Since the transition energy between the ground state and the n = 2 state is just $3E_1$, why won't the electron be promoted to the n = 2 state?

Thanks.

James

2. Nov 13, 2005

### SpaceTiger

Staff Emeritus
Let's say it were. What happens to the remaining E1 of energy that was in the photon?

3. Nov 13, 2005

### jdstokes

Maybe it is emitted in the form of another photon.

4. Nov 13, 2005

### jdstokes

I don't understand this. If the energy difference ($3E_1$ say) has to precisely equal to the energy of the incident photon, what happens if the energy of the photon is arbitrarily close (but not equal) to $3E_1$? How does nature decide whether or not to absorb the photon?

5. Nov 13, 2005

### SpaceTiger

Staff Emeritus
But there are no "intermediate" energy levels in the well that correspond to an energy difference of E1. There is no process to create the new photon.

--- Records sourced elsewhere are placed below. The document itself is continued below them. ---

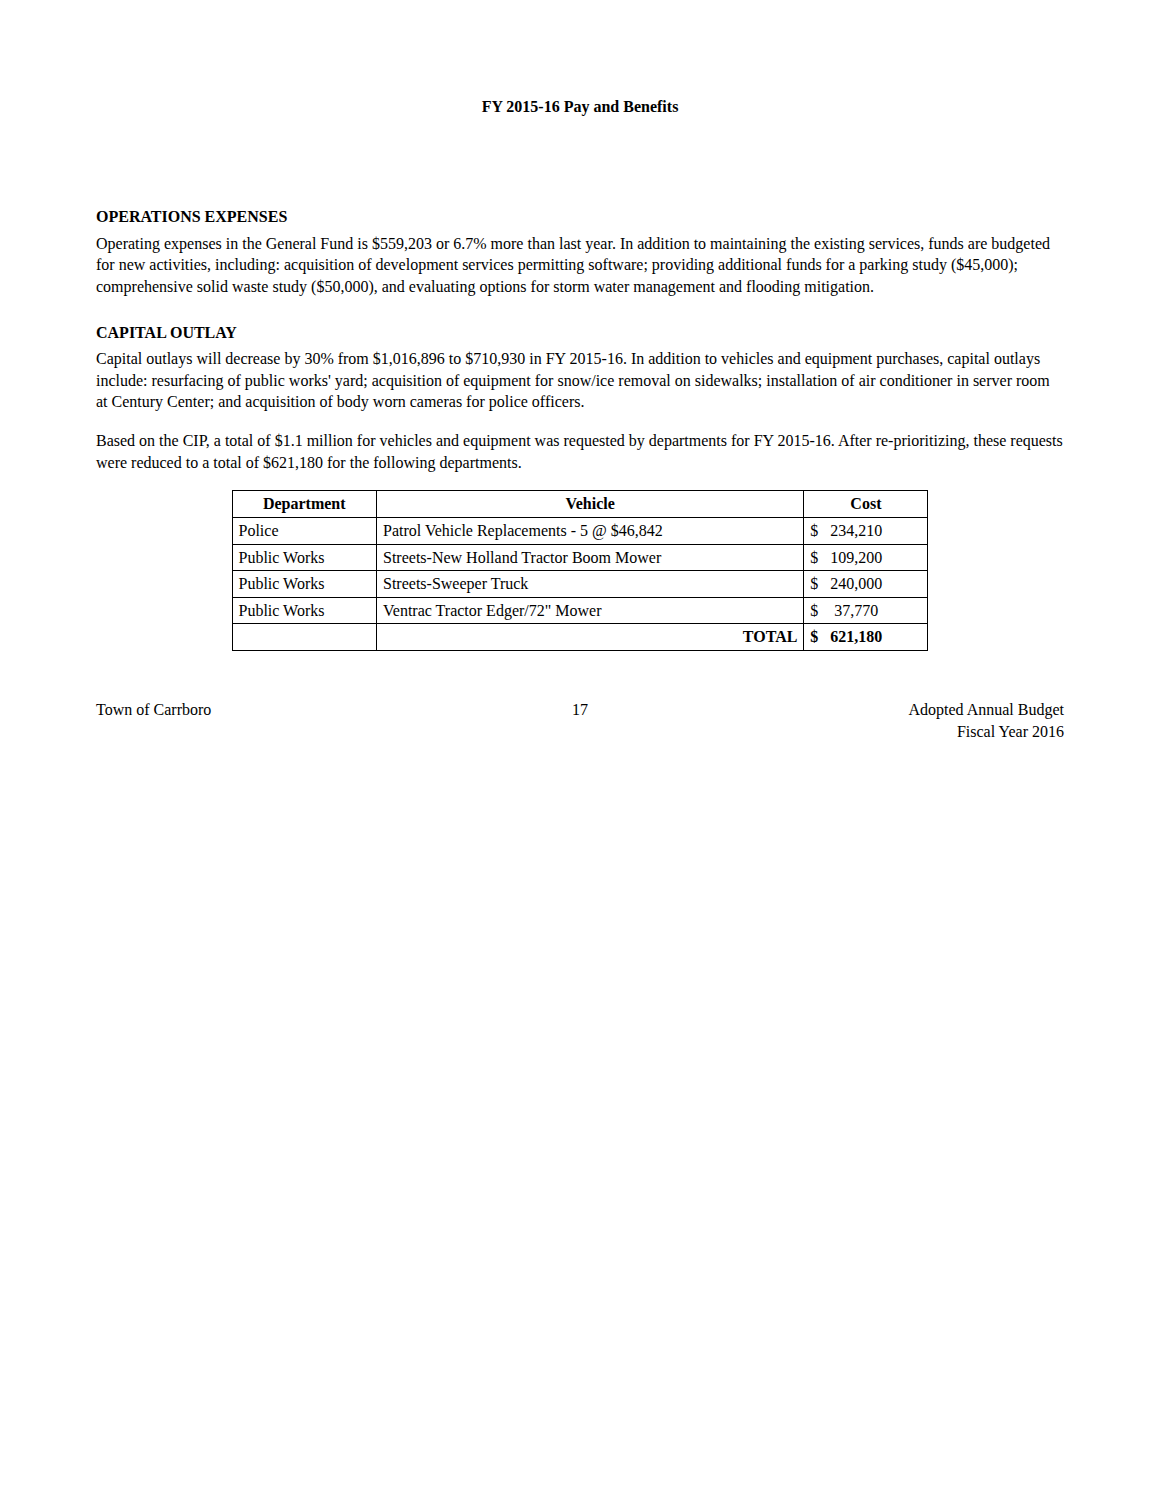FY 2015-16 Pay and Benefits
OPERATIONS EXPENSES
Operating expenses in the General Fund is $559,203 or 6.7% more than last year. In addition to maintaining the existing services, funds are budgeted for new activities, including: acquisition of development services permitting software; providing additional funds for a parking study ($45,000); comprehensive solid waste study ($50,000), and evaluating options for storm water management and flooding mitigation.
CAPITAL OUTLAY
Capital outlays will decrease by 30% from $1,016,896 to $710,930 in FY 2015-16. In addition to vehicles and equipment purchases, capital outlays include: resurfacing of public works' yard; acquisition of equipment for snow/ice removal on sidewalks; installation of air conditioner in server room at Century Center; and acquisition of body worn cameras for police officers.
Based on the CIP, a total of $1.1 million for vehicles and equipment was requested by departments for FY 2015-16. After re-prioritizing, these requests were reduced to a total of $621,180 for the following departments.
| Department | Vehicle | Cost |
| --- | --- | --- |
| Police | Patrol Vehicle Replacements - 5 @ $46,842 | $ 234,210 |
| Public Works | Streets-New Holland Tractor Boom Mower | $ 109,200 |
| Public Works | Streets-Sweeper Truck | $ 240,000 |
| Public Works | Ventrac Tractor Edger/72" Mower | $ 37,770 |
| | TOTAL | $ 621,180 |
Town of Carrboro
17
Adopted Annual Budget Fiscal Year 2016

In practice, absorption lines are not infinitely thin, as this analysis might suggest. For a single absorber, the dominant form of broadening comes from the fact that the states are not truly stationary (i.e. time-independent). You get a spread in energies from the energy-time uncertainty principle:

$$\Delta E \sim \frac{h}{\Delta t}$$

This is called "Natural Broadening". Roughly speaking, any photon within that amount of the appropriate energy can be absorbed.

6. Nov 13, 2005

### Physics Monkey

If you shine monochromatic light on an infinite square well system, even if the light is "off resonance" i.e. it's frequency doesn't match any of the transistion frequencies, then the light beam can still cause transitions from the ground state to the excited states. However, these transtions are off resonant in general and proceed at a greatly reduced rate. As the light beam is brought into resonance, the transition rate will spike (limited at the very least by the fact that the light beam isn't truly monochromatic). So in the simplest approximation nothing happens when the light is off resonant but what it really means is that very little happens compared to the case of resonant absorbtion. Look up the Rabi problem (the driven two level problem) for further clarification.

In my opinion, when using the photon concept, you can't look too deeply unless you are prepared to go all the way and use the full quantized theory.

Last edited: Nov 13, 2005
7. Nov 14, 2005

### jdstokes

Thanks for the clarification SpaceTiger and Physics Monkey :).